Deep dive on the YOLO v2 localization predictions

YOLO v2 makes 3 types of predictions on an image region. Is there an object there at all? What is it? Where is it? This thread examines the latter, the localization predictions.

There are five sets of numbers that play a role in these predictions; everything from converting 3^{rd} party training data to visualizing predicted bounding boxes on an image. There is some flexibility in the which set of numbers is used where, but they have to all be aligned and used consistently. Here are the players:

  1. t_* : the set of four numbers output by the neural net. 2 for predicted object center, 2 for predicted object shape. Whatever floating point values the neural network outputs.
  2. c_* : the set of two coordinates that give the index of the grid cell containing the object center location. These values are derived from the t_* prediction based on the ratio of image size to grid cell size. 0-based index, image-relative. See example below.
  3. b_* : four numbers that comprise a bounding box location, 2 for object center (x,y), 2 for object shape (w,h). Related to t_* through the equations below. b_x and b_y are image-scale relative. b_w and b_h are grid-scale relative.
  4. box_* : four numbers that comprise the predicted bounding box location, converted from the center + shape format to 2 (x,y) pairs
  5. p_* : the shapes of the anchor boxes, determined using K-means clustering

Here are the equations defining the relationships of the first three groups:
b_x = \sigma(t_x) + c_x
b_y = \sigma(t_y) + c_y
b_w = p_w e^{t_w}
b_h = p_h e^{t_h}

Here is a graphical depiction from the original publication of YOLO v3. Note this diagram first appeared in the v2 paper from 2016.

In that v3 paper, the author writes:

During training we use sum of squared error loss. If the ground truth for some coordinate prediction is \hat{t}_* our gradient is the ground truth value (computed from the ground truth box) minus our prediction: \hat{t_*} − t_*. This ground truth value can be easily computed by inverting the equations above.

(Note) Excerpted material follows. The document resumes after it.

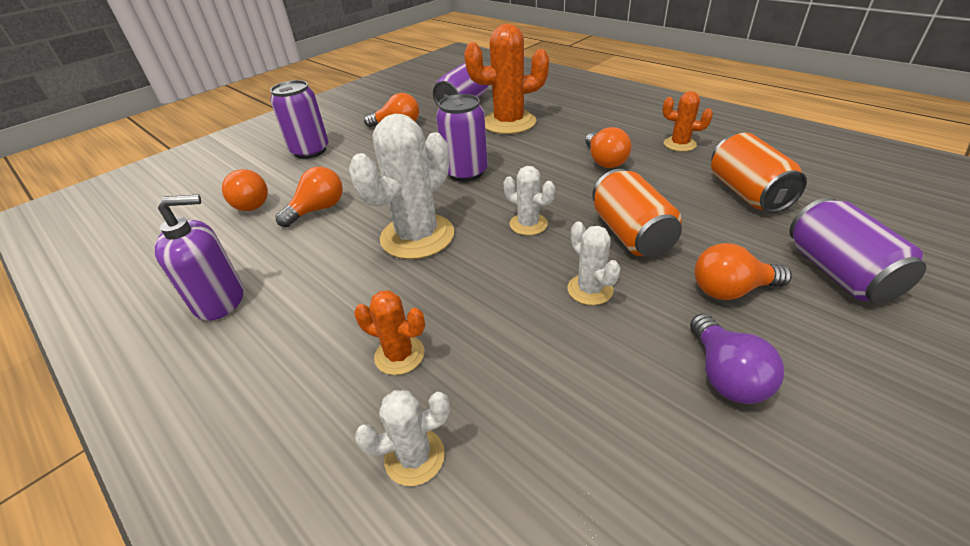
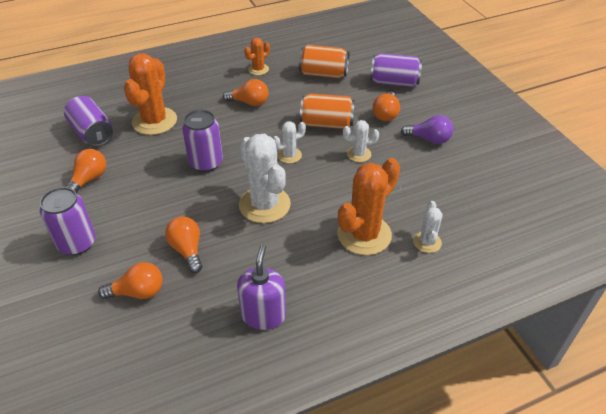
camera: 70 degrees left, 5 degrees up
orange cactus [354,290,425,375] -> orange cactus [337,158,400,255], size x1.94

from which we infer the following ‘inverted’ equations:

logit(b_x - c_x) = t_x
logit(b_y - c_y) = t_y
log(\frac{b_w}{p_w}) = t_w
log(\frac{b_h}{p_h}) = t_h

In order to promote stability during training, the center location coordinate error is not evaluated directly. Instead, the sigmoid function is used to constrain the values. That is, 0 <= \sigma(t_{x,y}) <= 1.. This is important. The network outputs for the center coordinate predictions are never used directly. This means when preprocessing your labelled training data, you don’t need to store t_x and t_y directly, since they are never used. Instead, you store \sigma(t_{x,y}), which is equivalent to storing b_x - c_x and b_x - c_y. That is, you store the fractional part of the image-relative location. For example, for the exact center of the center grid in a 19x19 grid cell matrix the following values pertain:
b_x = 8.5
b_y = 8.5
c_x = 8. (0-based index of the center grid cell x-offset)
c_y = 8. (0-based index of the center grid cell y-offset)
\sigma(t_x) = b_x - c_x = 8.5 - 8. = 0.5
\sigma(t_y) = b_y - c_y = 8.5 - 8. = 0.5

If you were predicting the center location directly, without the constraint, then you would need to apply the logit() when creating the training data, but since you’re always using only the sigmoid-constrained value of the center location, in effect you’re doing \sigma(logit(b_x - c_x)) = b_x - c_x. Your ground truth for center location is b_x - c_x which is compared to \sigma(t_x) in the loss function. More on that below.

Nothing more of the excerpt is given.